INSTRUCTIONS FOR THE TASK
Print each record below precisely, with every picture left out of the copy.

◆ ◆ ◆ ◆

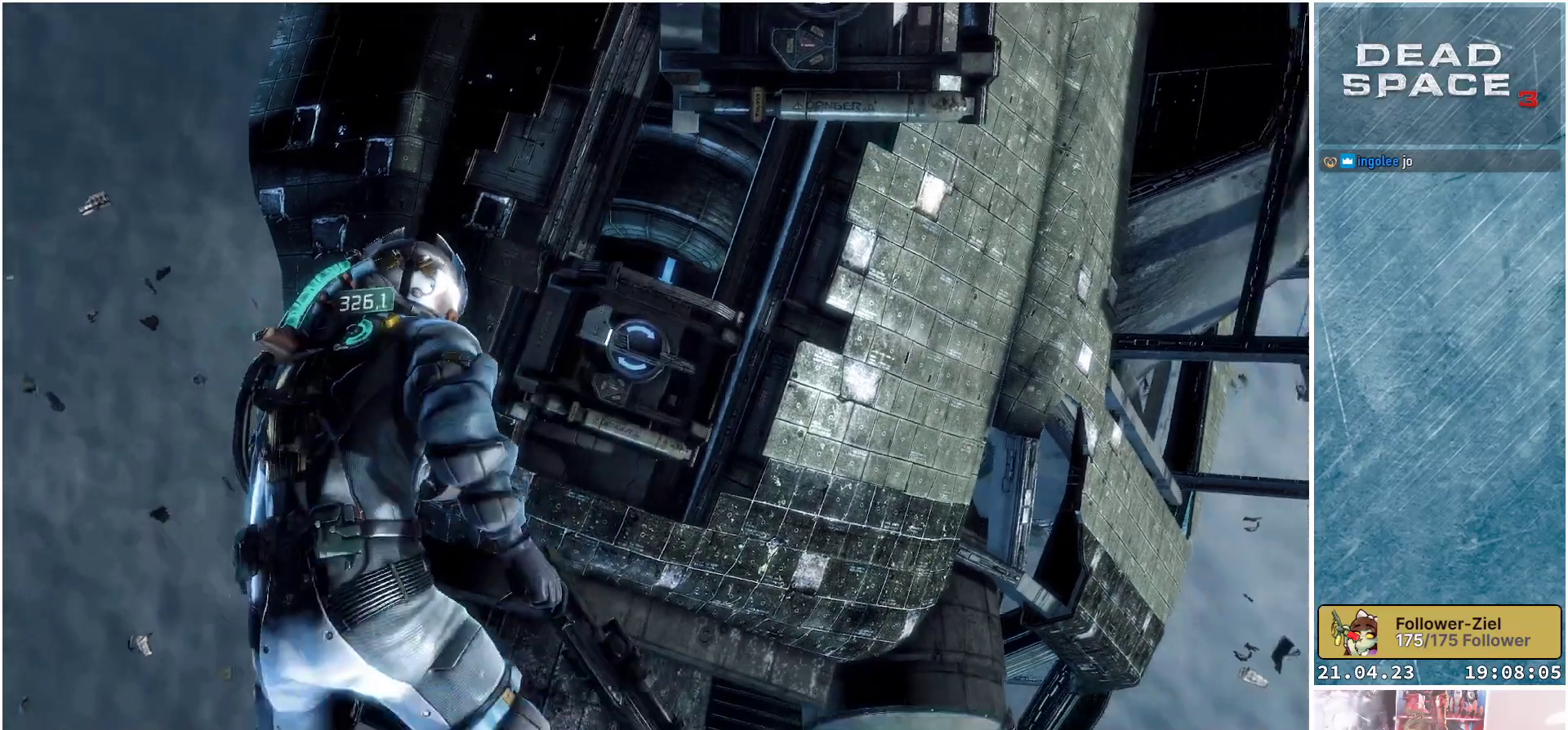
{"buttons": [], "left_stick": "center", "right_stick": "center", "events": []}
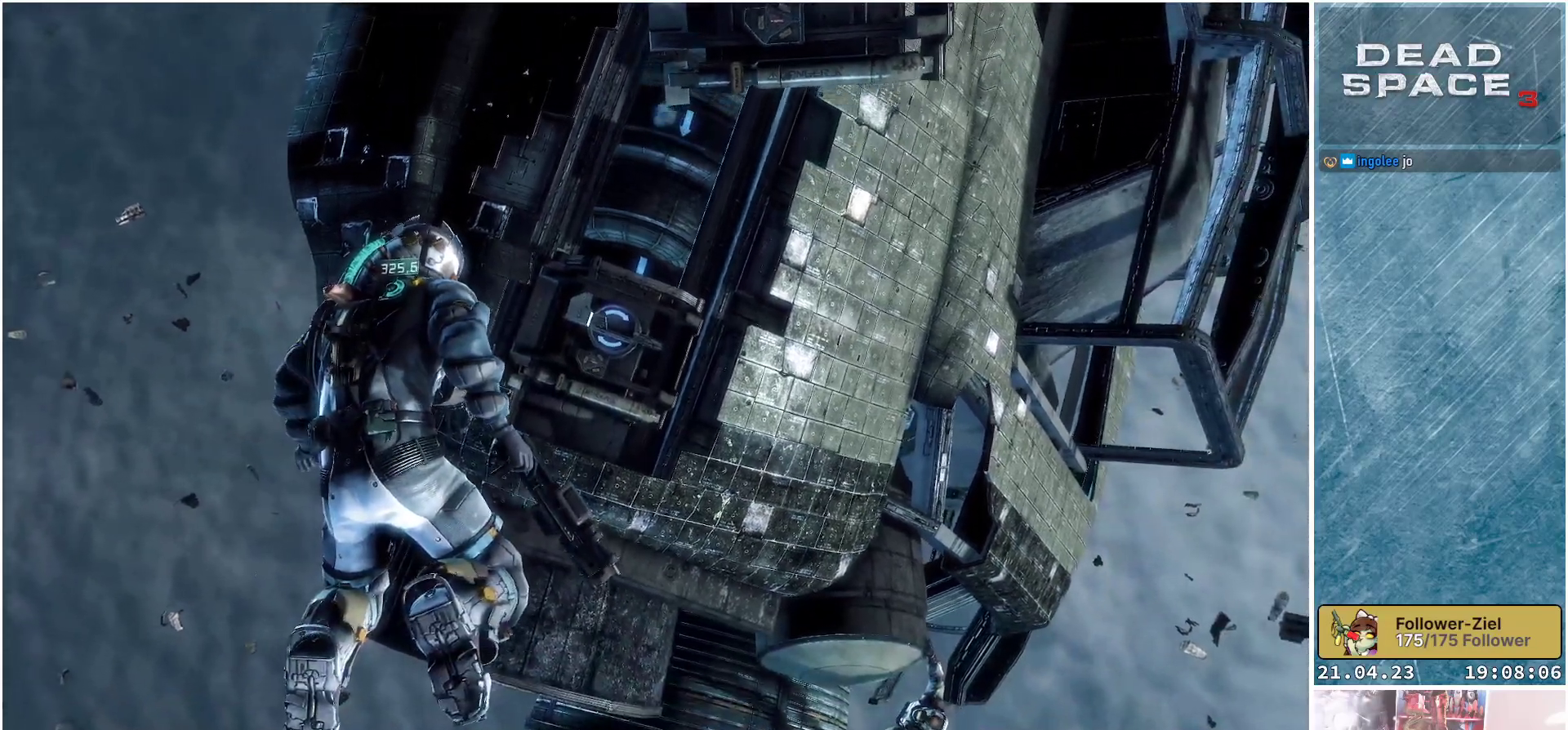
{"buttons": [], "left_stick": "center", "right_stick": "center", "events": []}
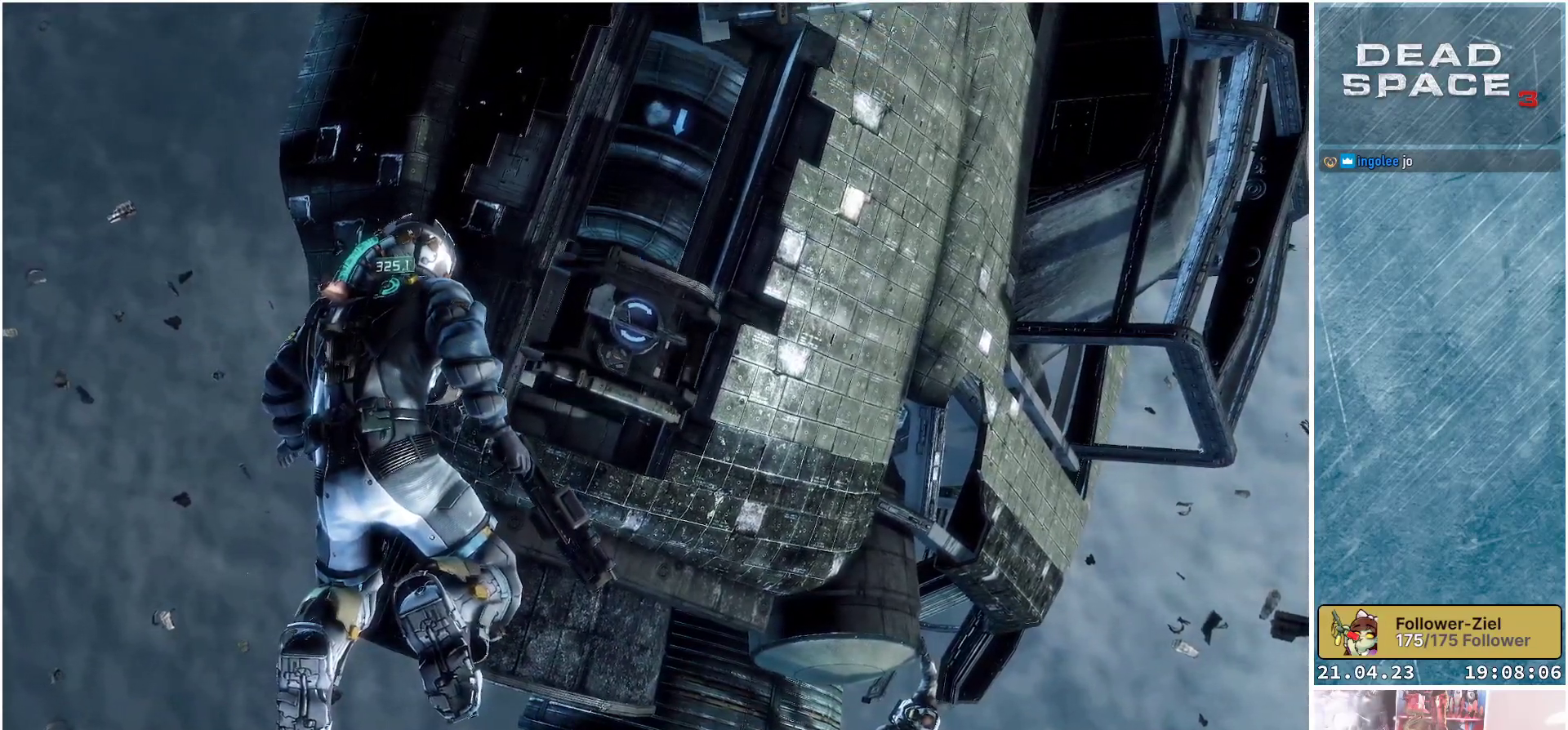
{"buttons": [], "left_stick": "up-left", "right_stick": "up", "events": [[483, "right_stick", "up"], [500, "left_stick", "up-left"]]}
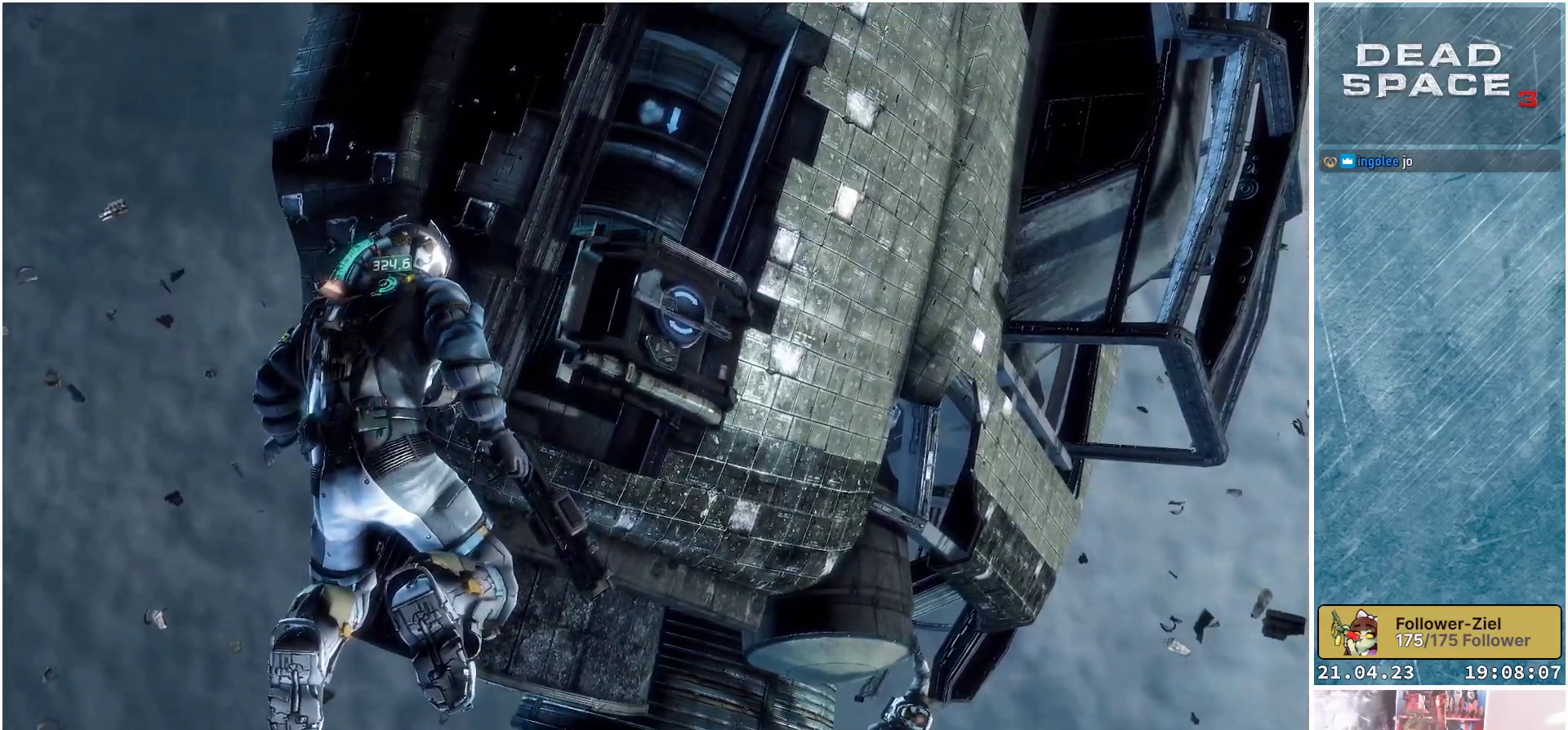
{"buttons": [], "left_stick": "up-left", "right_stick": "up", "events": []}
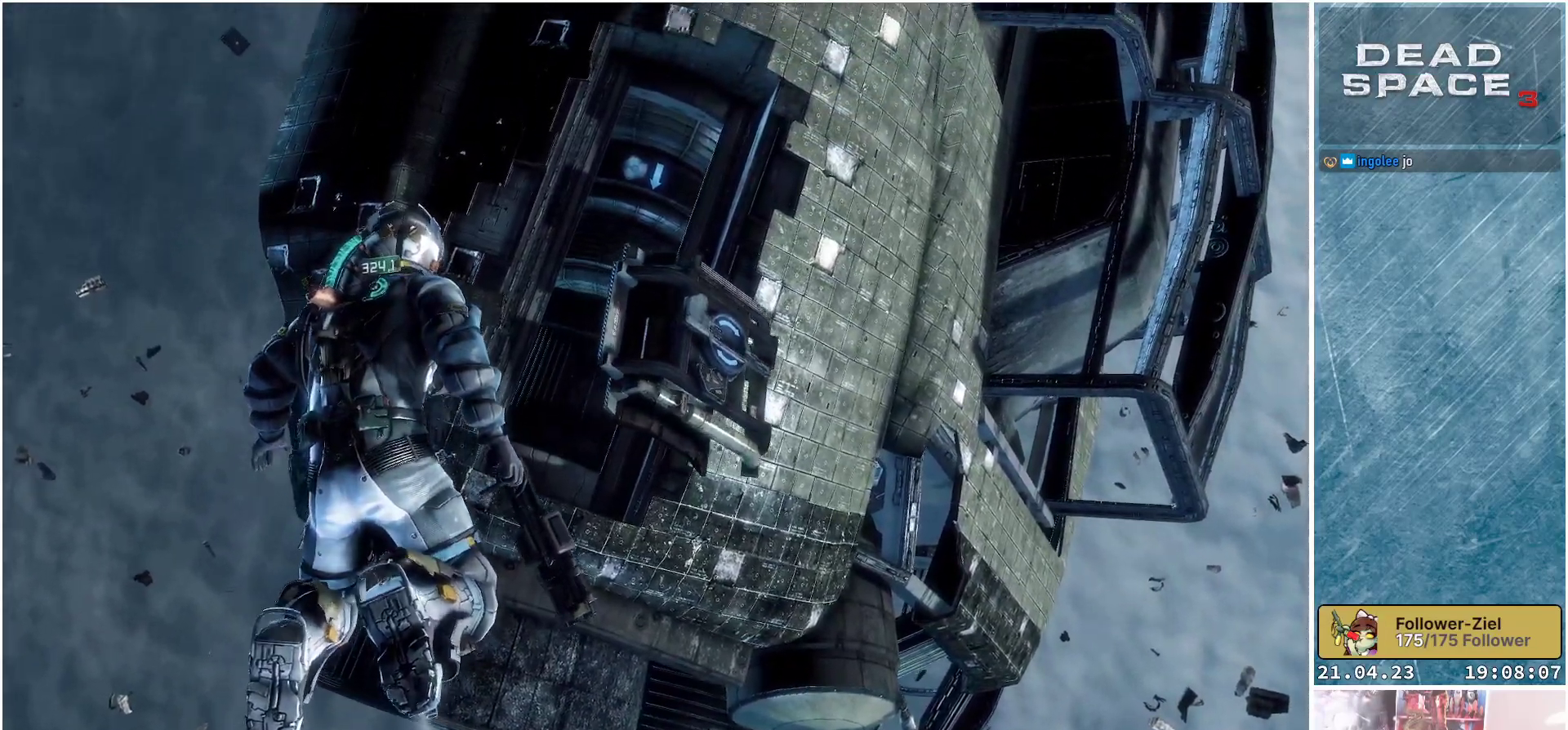
{"buttons": [], "left_stick": "up", "right_stick": "up", "events": [[33, "left_stick", "up"]]}
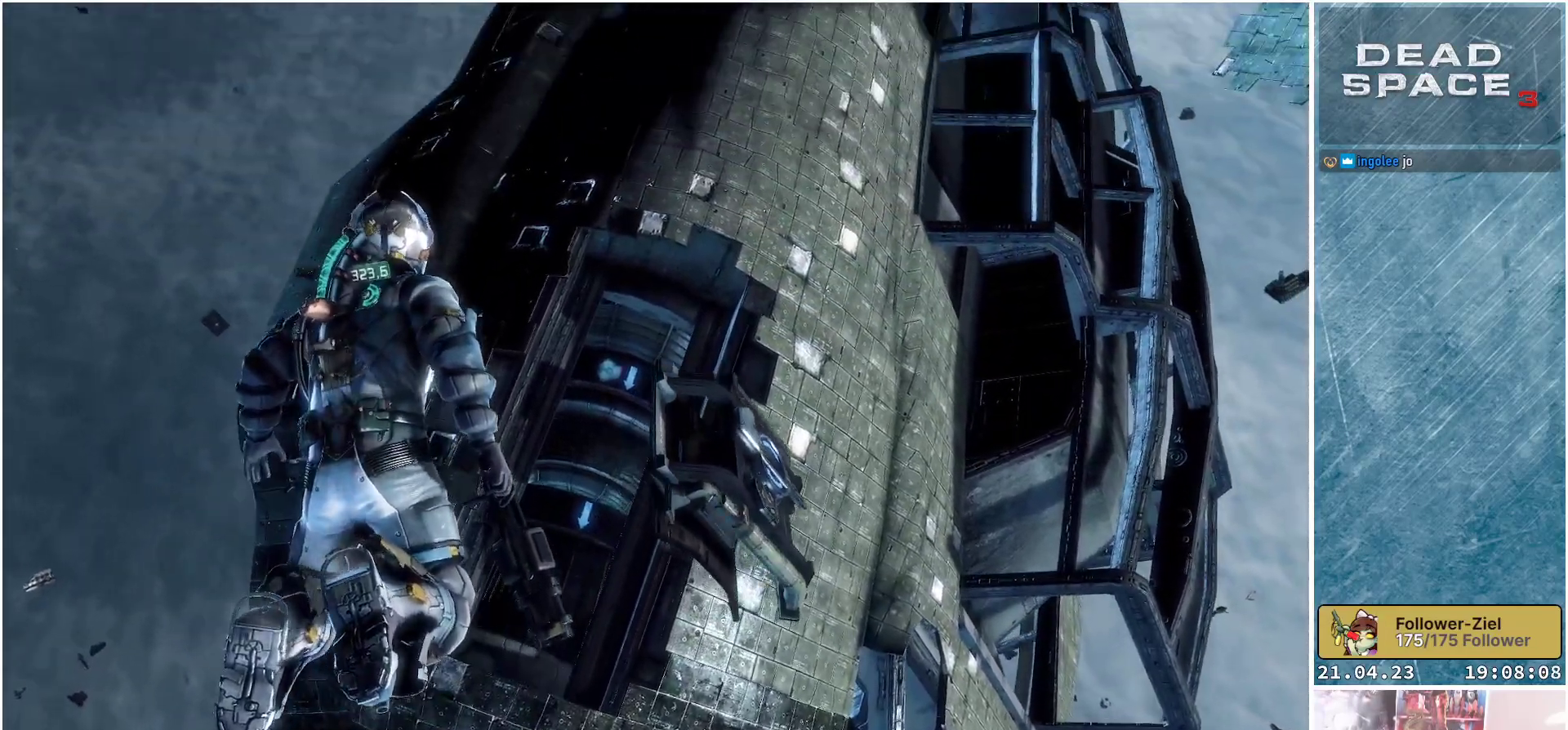
{"buttons": [], "left_stick": "up", "right_stick": "center", "events": [[433, "right_stick", "center"]]}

◆ ◆ ◆ ◆

EXERCISE ANSWER
{"buttons": [], "left_stick": "center", "right_stick": "center", "events": []}
{"buttons": [], "left_stick": "center", "right_stick": "center", "events": []}
{"buttons": [], "left_stick": "up-left", "right_stick": "up", "events": [[483, "right_stick", "up"], [500, "left_stick", "up-left"]]}
{"buttons": [], "left_stick": "up-left", "right_stick": "up", "events": []}
{"buttons": [], "left_stick": "up", "right_stick": "up", "events": [[33, "left_stick", "up"]]}
{"buttons": [], "left_stick": "up", "right_stick": "center", "events": [[433, "right_stick", "center"]]}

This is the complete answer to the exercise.